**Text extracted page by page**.
· · · · · · ·

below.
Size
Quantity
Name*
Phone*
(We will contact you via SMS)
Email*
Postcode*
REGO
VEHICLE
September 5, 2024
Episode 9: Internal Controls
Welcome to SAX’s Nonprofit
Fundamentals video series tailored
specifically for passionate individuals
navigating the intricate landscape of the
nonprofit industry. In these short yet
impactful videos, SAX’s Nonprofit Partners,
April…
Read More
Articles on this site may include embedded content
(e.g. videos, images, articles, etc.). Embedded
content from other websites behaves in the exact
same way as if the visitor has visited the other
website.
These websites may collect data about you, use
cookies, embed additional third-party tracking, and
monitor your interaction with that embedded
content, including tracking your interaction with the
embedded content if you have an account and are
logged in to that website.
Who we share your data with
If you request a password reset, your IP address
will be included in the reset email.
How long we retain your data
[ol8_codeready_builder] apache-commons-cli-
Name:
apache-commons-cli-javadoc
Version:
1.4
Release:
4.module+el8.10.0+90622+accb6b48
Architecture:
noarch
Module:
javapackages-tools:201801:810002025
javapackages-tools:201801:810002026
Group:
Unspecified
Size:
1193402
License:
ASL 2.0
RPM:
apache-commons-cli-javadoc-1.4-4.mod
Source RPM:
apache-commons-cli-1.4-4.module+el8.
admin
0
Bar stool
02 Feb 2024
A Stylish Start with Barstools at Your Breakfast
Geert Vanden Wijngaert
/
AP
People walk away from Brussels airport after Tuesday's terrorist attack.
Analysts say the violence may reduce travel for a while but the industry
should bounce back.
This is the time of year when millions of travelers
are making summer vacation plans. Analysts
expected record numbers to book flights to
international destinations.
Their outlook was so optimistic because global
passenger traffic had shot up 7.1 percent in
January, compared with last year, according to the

· · · · · · ·

**Directive**. Write out every line of the data above word for word, in the same order.

**Solution**.
below.
Size
Quantity
Name*
Phone*
(We will contact you via SMS)
Email*
Postcode*
REGO
VEHICLE
September 5, 2024
Episode 9: Internal Controls
Welcome to SAX’s Nonprofit
Fundamentals video series tailored
specifically for passionate individuals
navigating the intricate landscape of the
nonprofit industry. In these short yet
impactful videos, SAX’s Nonprofit Partners,
April…
Read More
Articles on this site may include embedded content
(e.g. videos, images, articles, etc.). Embedded
content from other websites behaves in the exact
same way as if the visitor has visited the other
website.
These websites may collect data about you, use
cookies, embed additional third-party tracking, and
monitor your interaction with that embedded
content, including tracking your interaction with the
embedded content if you have an account and are
logged in to that website.
Who we share your data with
If you request a password reset, your IP address
will be included in the reset email.
How long we retain your data
[ol8_codeready_builder] apache-commons-cli-
Name:
apache-commons-cli-javadoc
Version:
1.4
Release:
4.module+el8.10.0+90622+accb6b48
Architecture:
noarch
Module:
javapackages-tools:201801:810002025
javapackages-tools:201801:810002026
Group:
Unspecified
Size:
1193402
License:
ASL 2.0
RPM:
apache-commons-cli-javadoc-1.4-4.mod
Source RPM:
apache-commons-cli-1.4-4.module+el8.
admin
0
Bar stool
02 Feb 2024
A Stylish Start with Barstools at Your Breakfast
Geert Vanden Wijngaert
/
AP
People walk away from Brussels airport after Tuesday's terrorist attack.
Analysts say the violence may reduce travel for a while but the industry
should bounce back.
This is the time of year when millions of travelers
are making summer vacation plans. Analysts
expected record numbers to book flights to
international destinations.
Their outlook was so optimistic because global
passenger traffic had shot up 7.1 percent in
January, compared with last year, according to the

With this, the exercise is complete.